Erman Gölet, aynı zamanda Eskişehir’de ciddi bir siyasi figür. Bilindiği üzere Cumhuriyet Halk Partisi’nde politika yapıyor. Peki, seçim sürecine girilmişken, Erman Gölet’in siyasi hedefleri var mı? Partinin durumuna ilişkin güncel bakışı nedir?

Şimdi bu soruların cevaplarını öğrenmek için Gölet’in ifadelerini okuyalım:

PARTİDE DEMOKRASİ İSTEDİ

“1977 yılından bu yana Eskişehir’de siyaset yapıyorum.
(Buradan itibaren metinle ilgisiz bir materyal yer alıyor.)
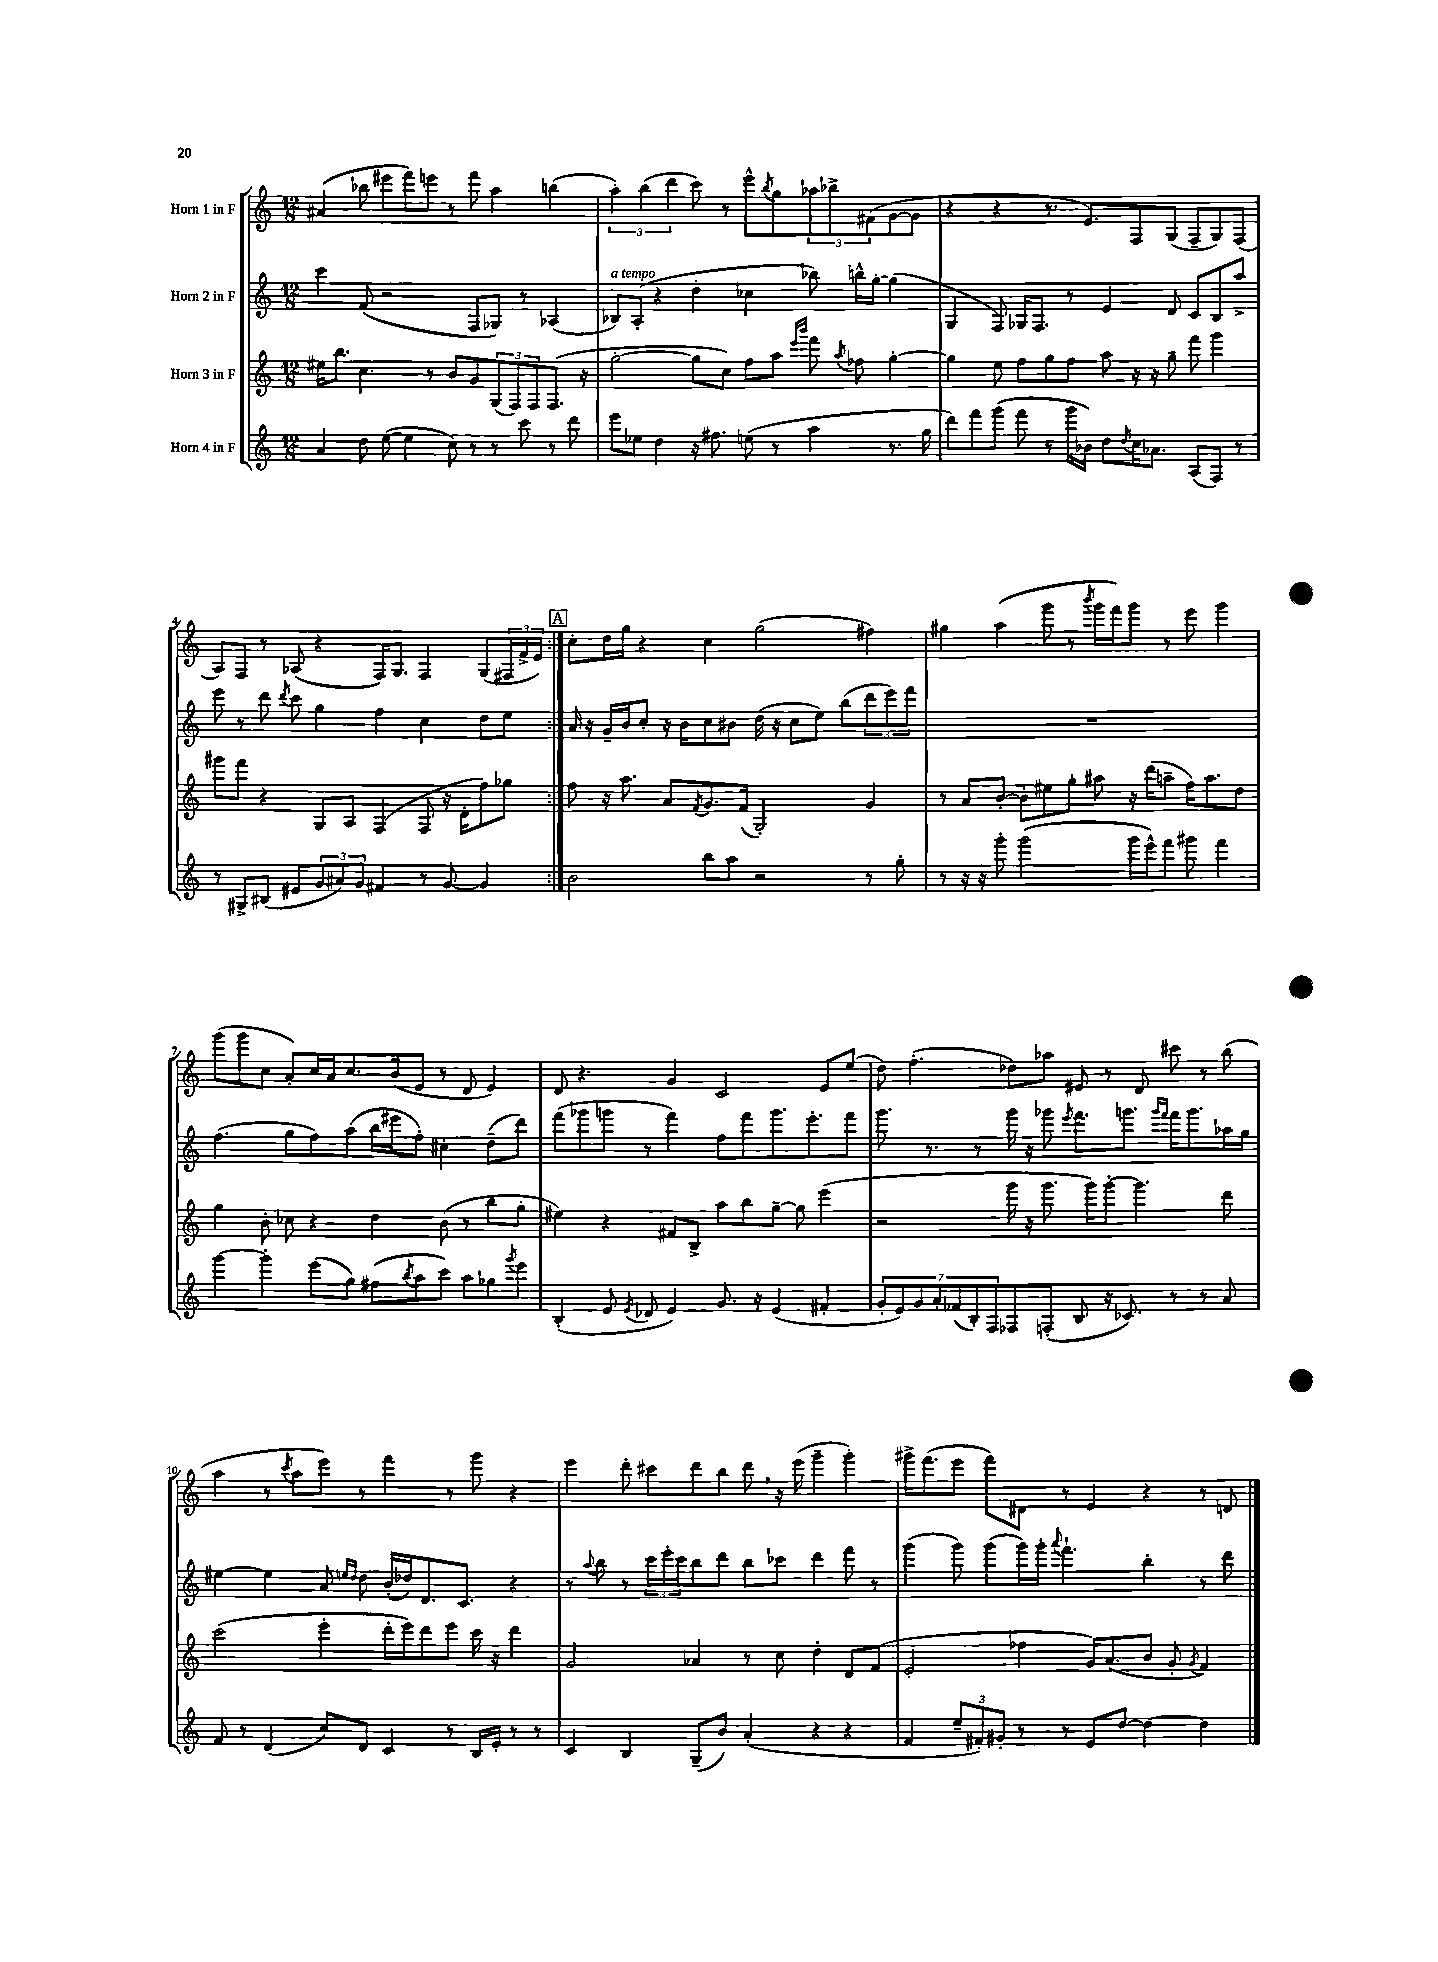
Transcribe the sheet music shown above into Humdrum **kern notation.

**kern	**kern	**kern	**kern
*staff4	*staff3	*staff2	*staff1
*clefG2	*clefG2	*clefG2	*clefG2
*k[]	*k[]	*k[]	*k[]
*M12/8	*M12/8	*M12/8	*M12/8
4a/	16ee#\LK	4ccc\	(4a#/
.	8.bb\J	.	.
8dd\	4.cc\	(8f/	8bb-\
([8ee\	.	2r	8eee#\L
4ee\]	.	.	8fff\)
.	8r	.	8eee\J
8cc\)	8b/L	.	8r
8r	8g/	8F/L	8fff\
8r	(12G/	8G-/J)	4aa\
.	12F/)	.	.
8ccc\	.	8r	.
.	12F/	.	.
8r	(8.F/J	(4A-/	(4bb\
8ddd\	.	.	.
.	16r	.	.
=	=	=	=
8eee\L	[2gg'\	8B-/L)	6aa'\)
8ee-\J	.	(8A'/J	.
.	.	.	(6bb\
4dd\	.	4r	.
.	.	.	6ddd\
16r	8gg\]L	4dd'\	8ccc\)
8.ff#\	.	.	.
.	8cc\J)	.	8r
(8ee\	8ff\L	4cc-\	8eee^^\L
.	.	.	8qbb/
8r	8aa\J	.	8gg\
.	16qqeee/LL	.	.
.	16qqbbb/JJ	.	.
4aa\	8fff\	8bb-\)	12aa-\
.	.	.	12bb-^\
.	8qaa/	.	.
.	8ff-\	16bb^^\LL	.
.	.	.	(12f#\
.	.	[16gg'\JJ	.
8.r	[4gg'\	(4gg\]	[8g\
.	.	.	8g\]J
16gg\	.	.	.
=	=	=	=
8ddd\L)	4gg\]	4G/	4r
8fff\	.	.	.
(8ggg\J	8ee\	8F/)	4r
8fff\	8ff\L	16G-/LK	.
.	.	8.F/J	.
8r	8gg\	.	8.r
16ggg\LL	8ff\J	8r	.
16b-\JJ)	.	.	8.e/L)
8dd\L	8aa\	4e/	.
8qdd/	.	.	.
16cc\K	16r	.	8F/
8.a-\J	16r	.	.
.	8gg~\	8d/	(8G/J
(8A/L	8fff\	8c/L	8F~/L
8F/J)	4ggg\	8B/	8G/)
8r	.	8aa^/J	(8F/J
=	=	=	=
8r	8ggg#\L	8eee\	8A/L)
8G#^/L	8fff\J	8r	8F/J
(8B#/J	4r	8ddd\	8r
.	.	8qddd/	.
8e#/L	.	8ccc\	(8A-/
12g/	8G/L	4gg\	4r
12a#/)	.	.	.
.	8A/J	.	.
12g/J	.	.	.
4f#/	(4F/	4ff\	16F/LK)
.	.	.	8.G/J
8r	8F/	4cc\	4F/
[8g/	16r	.	.
.	16d'\LK	.	.
4g/]	8ff\)	8dd\L	(8G/L
.	8gg-\J	8ee\J	24F#/L
.	.	.	24f^/
.	.	.	24e/JJ)
=:|!	=:|!	=:|!	=:|!
2b\	8ff\	16a/	8cc'\L
.	.	16r	.
.	16r	16g~/LL	16dd\L
.	8.aa\	16b/J	16gg\JJ
.	.	8cc'/J	4r
.	8a/L	16r	.
.	.	16b\LK	.
.	8qf/	.	.
8bb\L	8.g/	8cc\	4cc\
8aa\J	.	8b#\J	.
.	(16f/Jk	.	.
2r	2G'/)	(16dd\	(2gg\
.	.	16r	.
.	.	8cc\L	.
.	.	8ee\J)	.
.	.	(8bb\L	.
8r	4g/	12ddd\	4ff#\)
.	.	12eee\)	.
8gg'\	.	.	.
.	.	12fff\J	.
=	=	=	=
8r	8r	1.r	4gg#\
16r	8a/L	.	.
16r	.	.	.
8ggg'\	[8b'/J	.	(4aa\
(2ggg\	8b'\]L	.	.
.	8ee#\	.	8ggg\
.	8gg'\J	.	8r
.	.	.	8qbbb/
.	8aa#\	.	16ggg\LL
.	.	.	16fff\J)
16ggg\LL	16r	.	8ggg\J
16eee^^\J)	(16ddd\LK	.	.
8fff\J	8aa~\J	.	8r
8ggg#\	16ff\LK)	.	8eee\
.	8.aa\	.	.
4fff\	.	.	4ggg\
.	8dd\J	.	.
=	=	=	=
[4ggg\	4gg\	(4.ff\	(8ggg\L
.	.	.	8ggg\
4ggg'\]	8b'\	.	8cc\J
.	8cc-\	8gg\L	8a'/L)
(8eee\L	4r	8ff\)	16cc/L
.	.	.	16a/J
8gg\J)	.	(8aa\J	8.cc/
(8ff#\L	4dd\	16bb\LL	.
.	.	16eee#\J	(16b/k
8qbb/	.	.	.
8aa\	.	8ff'\J)	8e/J
8ccc\J)	(8b\	4cc#'\	8r
8aa\L	8r	.	8d/
8gg-\	8bb\L	(8dd~\L	4e/)
8qggg/	.	.	.
8eee\J	8gg'\J	8ddd\J)	.
=	=	=	=
(4B'/	4ee#\)	(8fff\L	8d/
.	.	8ggg-\	4.r
8e/	4r	8ggg\J	.
8qe/	.	.	.
8d-/	.	8r	.
4e/)	8f#/L	4fff\)	4g/
.	8B^/J	.	.
8.g/	8aa\L	8ff\L	2c/
.	8bb\	8fff\	.
16r	.	.	.
(4e/	[8gg~\J	8.ggg\	.
.	8gg\]	.	.
.	.	8.eee'\	.
4f#'/	(4eee\	.	8e/L
.	.	8fff\J	(8ee/J
=	=	=	=
14g'/L	2r	8.ggg\	8dd\)
14e/)	.	.	.
.	.	.	(4.ff'\
14g/	.	.	.
.	.	8.r	.
14a'/	.	.	.
(14f-/	.	.	.
14B'/)	.	.	.
.	.	8r	.
14F/	.	.	.
8F-/	16ggg\	16ggg\	8dd-\L)
.	16r	16r	.
(8F'/J	8.ggg\	8ggg-\	8aa-\J
.	.	8qeee/	.
8B/	.	8.fff\L	8e#/
.	16ggg\LK)	.	.
16r	[8ggg'\J	.	8r
8.c-/)	.	8.ggg\J	.
.	4.ggg\]	.	8d/
.	.	16qqggg/LL	.
.	.	16qqfff/JJ	.
8r	.	16fff\LK	8ccc#\
.	.	8.ggg\	.
8r	.	.	8r
8a/	8ddd\	16aa-\L	(8bb\
.	.	16gg\JJ	.
=	=	=	=
8f/	(2ccc\	[4ee#\	4aa\
8r	.	.	.
(4d/	.	4ee#\]	8r
.	.	.	8qccc/
.	.	.	8aa\L
8cc/L)	4eee'\	8a/	8eee\J)
.	.	16qqee/LL	.
.	.	16qqdd/JJ	.
8d/J	.	8dd\	8r
4c/	16ddd'\LL	(16b'/LL	4fff\
.	16eee\J)	16dd-/J)	.
.	8ddd\	8.d/	.
8r	8eee\J	.	8r
.	.	8.c/J	.
16B/LL	16ccc\	.	8ggg\
16e'/JJ	16r	.	.
8r	4ddd\	4r	4r
8r	.	.	.
=	=	=	=
4c/	2g/	8r	4eee\
.	.	8qqaa/	.
.	.	8bb\	.
4B/	.	8r	8ddd'\
.	.	24ccc\LL	8ccc#\L
.	.	24eee'\	.
.	.	24ccc\J	.
(8G~/L	4a-/	8bb\	8ddd\
8b/J)	.	8ddd\J	8bb\J
(4a'/	8r	8bb\L	8ddd\
.	8cc\	8ccc-\J	16r
.	.	.	(16eee\
4r	4dd'\	4ddd\	4ggg~\
4r	8d/L	8fff\	4ggg'\)
.	(8f/J	8r	.
=	=	=	=
4f/	2e'/	(4ggg\	16ggg#^\LK
.	.	.	(8.fff\
12ee~/L	.	8ggg\)	8eee\J
12f#'/)	.	.	.
.	.	(8ggg\L	8fff\L)
12g#'/J	.	.	.
8r	4ff-\	16ggg\L)	8d#\J
.	.	16ggg'\JJ	.
.	.	8qqaaa/	.
8r	.	4.fff`\	8r
8e/L	16g/LK)	.	4e/
.	(8.a/	.	.
[8dd/J	.	.	.
4dd\_	8b/J	4bb'\	4r
.	8g'/	.	.
.	8qg/	.	.
4dd\]	4f/)	8r	8r
.	.	8ddd\	8d/
==	==	==	==
*-	*-	*-	*-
Siyaset yapan insanların da doğal olarak hedefi oluyor. Ama biz hep demokrasi anlayışını ön plana çıkarttık. Parti içerisinde de demokrasi olması bizim önceliğimizdir. Benim siyaset yaptığım parti bilindiği üzere CHP. Ben hayatım boyunca hep solda bir duruş sergilemiş insanım. Tabii ülkede demokrasi isterken, partide de demokrasi istemek gayet doğaldır diye düşünüyorum. Umut ederim ki böyle bir süreç yaşanır.
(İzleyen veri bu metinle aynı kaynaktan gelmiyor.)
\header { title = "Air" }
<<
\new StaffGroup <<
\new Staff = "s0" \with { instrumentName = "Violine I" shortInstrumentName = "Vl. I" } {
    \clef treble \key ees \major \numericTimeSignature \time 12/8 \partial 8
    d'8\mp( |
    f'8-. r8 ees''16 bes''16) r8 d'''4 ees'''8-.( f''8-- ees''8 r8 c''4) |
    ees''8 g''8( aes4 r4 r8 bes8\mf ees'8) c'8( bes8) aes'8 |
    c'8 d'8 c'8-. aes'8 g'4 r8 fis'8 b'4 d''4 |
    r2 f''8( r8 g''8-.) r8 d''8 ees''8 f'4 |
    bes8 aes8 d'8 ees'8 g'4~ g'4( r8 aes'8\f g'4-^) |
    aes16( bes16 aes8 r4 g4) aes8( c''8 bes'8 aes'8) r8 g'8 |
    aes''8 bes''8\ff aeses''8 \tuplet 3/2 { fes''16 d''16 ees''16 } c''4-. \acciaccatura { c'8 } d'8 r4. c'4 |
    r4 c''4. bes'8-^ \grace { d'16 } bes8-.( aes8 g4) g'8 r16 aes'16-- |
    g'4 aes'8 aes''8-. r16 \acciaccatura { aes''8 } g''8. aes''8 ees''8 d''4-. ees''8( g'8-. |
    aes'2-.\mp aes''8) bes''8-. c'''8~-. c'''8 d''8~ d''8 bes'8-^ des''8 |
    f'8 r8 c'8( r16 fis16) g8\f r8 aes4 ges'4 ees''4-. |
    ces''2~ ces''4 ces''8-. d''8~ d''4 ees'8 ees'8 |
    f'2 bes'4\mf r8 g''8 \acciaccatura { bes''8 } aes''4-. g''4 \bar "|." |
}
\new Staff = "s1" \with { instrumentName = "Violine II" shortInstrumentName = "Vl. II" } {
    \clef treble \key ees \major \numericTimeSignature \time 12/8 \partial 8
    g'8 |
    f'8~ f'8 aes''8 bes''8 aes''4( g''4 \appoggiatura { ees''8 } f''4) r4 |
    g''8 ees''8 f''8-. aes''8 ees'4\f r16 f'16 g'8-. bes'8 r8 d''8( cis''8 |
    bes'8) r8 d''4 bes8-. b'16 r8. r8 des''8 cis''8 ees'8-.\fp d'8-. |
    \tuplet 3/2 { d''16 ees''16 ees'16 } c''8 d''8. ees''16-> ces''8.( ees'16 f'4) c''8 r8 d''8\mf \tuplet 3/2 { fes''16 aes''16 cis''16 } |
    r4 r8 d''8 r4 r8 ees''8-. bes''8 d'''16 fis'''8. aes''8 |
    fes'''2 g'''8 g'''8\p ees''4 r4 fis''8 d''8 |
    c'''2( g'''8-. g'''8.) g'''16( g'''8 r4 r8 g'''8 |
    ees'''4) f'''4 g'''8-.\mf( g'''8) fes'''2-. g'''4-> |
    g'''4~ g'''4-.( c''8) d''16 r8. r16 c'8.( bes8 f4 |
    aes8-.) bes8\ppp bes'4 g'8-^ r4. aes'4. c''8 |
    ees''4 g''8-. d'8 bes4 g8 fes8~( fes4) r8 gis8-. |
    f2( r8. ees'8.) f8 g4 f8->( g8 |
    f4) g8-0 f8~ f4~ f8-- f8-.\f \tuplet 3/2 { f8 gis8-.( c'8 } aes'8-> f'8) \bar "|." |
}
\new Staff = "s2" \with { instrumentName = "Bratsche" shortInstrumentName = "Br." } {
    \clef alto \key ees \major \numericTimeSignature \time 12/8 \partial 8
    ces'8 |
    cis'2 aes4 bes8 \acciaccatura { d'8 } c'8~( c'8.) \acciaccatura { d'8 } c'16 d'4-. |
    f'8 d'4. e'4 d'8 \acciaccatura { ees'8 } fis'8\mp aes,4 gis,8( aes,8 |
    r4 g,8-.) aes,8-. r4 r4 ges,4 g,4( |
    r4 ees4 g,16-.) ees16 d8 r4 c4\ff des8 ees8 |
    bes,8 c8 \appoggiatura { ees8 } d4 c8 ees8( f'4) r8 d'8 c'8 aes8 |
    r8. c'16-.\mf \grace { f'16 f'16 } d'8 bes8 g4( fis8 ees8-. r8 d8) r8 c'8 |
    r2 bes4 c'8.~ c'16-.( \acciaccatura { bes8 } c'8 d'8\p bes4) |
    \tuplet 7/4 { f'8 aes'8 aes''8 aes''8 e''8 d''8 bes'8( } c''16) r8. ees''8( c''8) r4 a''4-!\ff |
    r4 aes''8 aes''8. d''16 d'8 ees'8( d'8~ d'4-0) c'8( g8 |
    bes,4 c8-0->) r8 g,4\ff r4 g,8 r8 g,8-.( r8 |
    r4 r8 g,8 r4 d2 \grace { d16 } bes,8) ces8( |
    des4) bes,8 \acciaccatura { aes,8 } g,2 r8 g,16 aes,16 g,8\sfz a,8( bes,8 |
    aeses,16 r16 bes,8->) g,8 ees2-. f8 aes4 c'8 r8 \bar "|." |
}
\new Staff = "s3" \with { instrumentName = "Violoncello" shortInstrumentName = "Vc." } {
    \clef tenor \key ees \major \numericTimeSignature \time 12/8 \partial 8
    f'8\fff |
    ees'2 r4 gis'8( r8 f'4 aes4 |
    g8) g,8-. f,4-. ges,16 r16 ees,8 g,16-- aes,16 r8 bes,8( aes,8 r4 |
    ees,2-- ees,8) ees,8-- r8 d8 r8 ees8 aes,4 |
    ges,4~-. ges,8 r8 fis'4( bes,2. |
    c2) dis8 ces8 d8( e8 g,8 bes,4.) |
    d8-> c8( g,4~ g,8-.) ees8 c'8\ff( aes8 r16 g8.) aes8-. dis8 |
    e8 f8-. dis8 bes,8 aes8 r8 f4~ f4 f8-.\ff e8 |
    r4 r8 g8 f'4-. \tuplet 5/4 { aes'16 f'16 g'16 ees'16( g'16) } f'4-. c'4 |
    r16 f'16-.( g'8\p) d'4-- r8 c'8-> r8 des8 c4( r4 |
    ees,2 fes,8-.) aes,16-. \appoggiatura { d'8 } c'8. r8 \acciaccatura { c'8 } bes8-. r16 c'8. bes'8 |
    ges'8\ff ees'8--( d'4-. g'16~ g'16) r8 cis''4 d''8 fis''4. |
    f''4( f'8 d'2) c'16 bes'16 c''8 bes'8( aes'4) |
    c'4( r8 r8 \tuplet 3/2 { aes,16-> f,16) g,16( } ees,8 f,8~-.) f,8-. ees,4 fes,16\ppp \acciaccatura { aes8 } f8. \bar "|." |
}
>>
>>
BELEDİYE BAŞKANLIĞI HEDEFİ DEVAM EDİYOR

Herkes biliyor ki benim yerel yönetimlere dönük hedef ve iddialarım var. Kentte yaşama geçen birçok projede emeğim var. Solcuysanız ve demokratsanız, solcuyum diyorsanız örgütünüze ve halka güveneceksiniz. Ve kendinize güveneceksiniz. Hayat boyu hep bu şiarla yaşadım. Ben solcuyum, devrimci bir gelenekten geliyorum, demokrat bir yapım var ve bunu Eskişehir’de herkes biliyor. Benim MHP’li arkadaşlarla da aram iyidir, AK Partili arkadaşlarla da aram iyidir, onlar benim siyasi geçmişimi ve duruşumu bilirler. Önemli olan bu kentte yaşayan herkesi kucaklayabilmek.

CHP’DE SÖZ ÖRGÜTÜN OLSUN!

Solcuların da demokratların da kente ve halka karşı sorumlulukları var. Biz o bilinçle siyaset yapmaya çalıştık. Eskişehir halkı herkesi biliyor. Gün neyi getirir bilemem ama demokrasinin olduğu yerde biz yarışmayı hep sevmişizdir. Demokrasi neredeyse biz orada oluruz. Hani iktidar hep diyor ya ‘yeter söz milletin’ diye. Biraz da yeter artık CHP’de söz örgütün olsun. Böyle bir anlayışım var. İnşallah partide demokrasi egemen olur. Partiden önce ülke öyle bir noktada ki artık hukuk, adalet ve demokrasinin egemen olması gerekiyor. Geldiğimiz noktada çağdaş ve aydınlık bir Türkiye yaratmak bizim temel görevimiz.”

*

Erman Gölet’in ifadeleri oldukça net. CHP içerisinde demokrasi istiyor. Demokrasinin olduğu yerde yarışmayı tercih ediyor. Buradan da, partide demokrasi işlediği anda belediye başkanı olma hedefi için harekete geçeceği anlaşılıyor.